Why We’re Here: The Transformative Nature of Cotton
“Cotton is a material with memory.” ––Leonardo Drew
Cotton, at its core, is a transformative material full of both potential and melancholy. In this conference discussion, Talia Kimberly Wright and Aidan Anne Frierson reflect on how cotton’s complicated history can be utilized as both a vessel for memory and site for material reclamation.
As an African American artist and speculative writer whose ancestry is directly tied to Mississippi cotton plantations, Wright approaches cotton as a conduit for time travel and embodied memory. Similarly, Frierson’s papermaking practice is embedded in the history of cotton, often positing the material as the “reason why we’re here.”
In October of last year, Wright and Frierson visited a Black-owned cotton farm in Northampton, North Carolina. Guided by farmer, land steward, and fifth-generation cotton farmer Julius Tillery, the visit marked the first time either artist had seen cotton growing in the field. “Why We’re Here: The Transformative Nature of Cotton” will be a conversation weaving together the American history of cotton, the material processes of cotton papermaking, and the fiber’s capacity to function as both connective tissue and a temporal bridge.
Speaker Bios
Talia Kimberly Wright is a multidisciplinary artist and writer born and raised on the Southside of Chicago. Utilizing memory, word, and material object, her work aims to bridge the gap between the ancestral, traditional, and regenerated lives of Black people in America––especially those who have been impacted by the Great Migration. She employs different methodologies like book-making, ceramics, collaging, and painting in an effort to investigate the expansiveness of geography inhabited by Black Americans and the relationships built within them, specifically through the lens of Afro-surrealism. She has an MFA from the School of the Art Institute of Chicago.
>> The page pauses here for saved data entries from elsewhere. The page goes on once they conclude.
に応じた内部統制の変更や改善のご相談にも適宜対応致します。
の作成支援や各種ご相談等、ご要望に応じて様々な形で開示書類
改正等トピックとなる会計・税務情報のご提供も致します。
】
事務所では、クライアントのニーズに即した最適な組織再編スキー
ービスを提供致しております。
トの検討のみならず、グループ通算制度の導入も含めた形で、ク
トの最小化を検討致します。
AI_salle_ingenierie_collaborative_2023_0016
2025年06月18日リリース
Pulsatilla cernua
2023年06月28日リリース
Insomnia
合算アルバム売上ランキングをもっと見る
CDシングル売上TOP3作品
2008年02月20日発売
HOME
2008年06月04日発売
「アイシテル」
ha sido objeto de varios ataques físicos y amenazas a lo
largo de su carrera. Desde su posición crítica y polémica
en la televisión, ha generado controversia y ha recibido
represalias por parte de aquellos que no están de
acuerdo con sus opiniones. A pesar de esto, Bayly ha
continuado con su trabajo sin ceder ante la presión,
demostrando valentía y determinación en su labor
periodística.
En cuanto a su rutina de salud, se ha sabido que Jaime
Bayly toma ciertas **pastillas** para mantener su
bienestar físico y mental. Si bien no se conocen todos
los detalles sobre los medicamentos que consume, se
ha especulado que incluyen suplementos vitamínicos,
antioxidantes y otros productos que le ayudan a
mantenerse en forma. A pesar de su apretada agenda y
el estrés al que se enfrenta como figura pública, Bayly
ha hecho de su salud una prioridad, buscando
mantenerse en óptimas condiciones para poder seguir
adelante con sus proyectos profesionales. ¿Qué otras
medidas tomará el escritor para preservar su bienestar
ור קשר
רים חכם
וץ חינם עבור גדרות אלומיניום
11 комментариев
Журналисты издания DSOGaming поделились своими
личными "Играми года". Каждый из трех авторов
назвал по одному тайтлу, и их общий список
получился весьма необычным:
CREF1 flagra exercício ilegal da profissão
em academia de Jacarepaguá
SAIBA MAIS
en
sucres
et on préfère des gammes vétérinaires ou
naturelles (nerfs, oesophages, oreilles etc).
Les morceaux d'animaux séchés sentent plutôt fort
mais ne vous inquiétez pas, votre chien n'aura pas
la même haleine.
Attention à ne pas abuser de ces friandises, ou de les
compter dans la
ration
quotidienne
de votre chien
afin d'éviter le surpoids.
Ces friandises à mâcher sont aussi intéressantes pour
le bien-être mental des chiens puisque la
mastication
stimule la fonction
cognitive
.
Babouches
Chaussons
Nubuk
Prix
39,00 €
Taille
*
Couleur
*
Aidan Anne Frierson is an Artist and Educator from Chicago primarily practicing Hand Papermaking. Her work is a contemporary retrospective rooted in living, feeling, autobiography, spirit, and archive. Through Hand Papermaking, she honors history as a material by embedding ephemera in relationship with cellulose, engaging conversations about plants, people, love and labor. Frierson’s work is a culmination––a form––of material storytelling and diaristic cartography, that reflect memory’s interdependent relationship with reality. Frierson is the Co-Founder of Chicago Pulp Papermill & Studio and the Executive Director of the North American Hand Papermakers organization.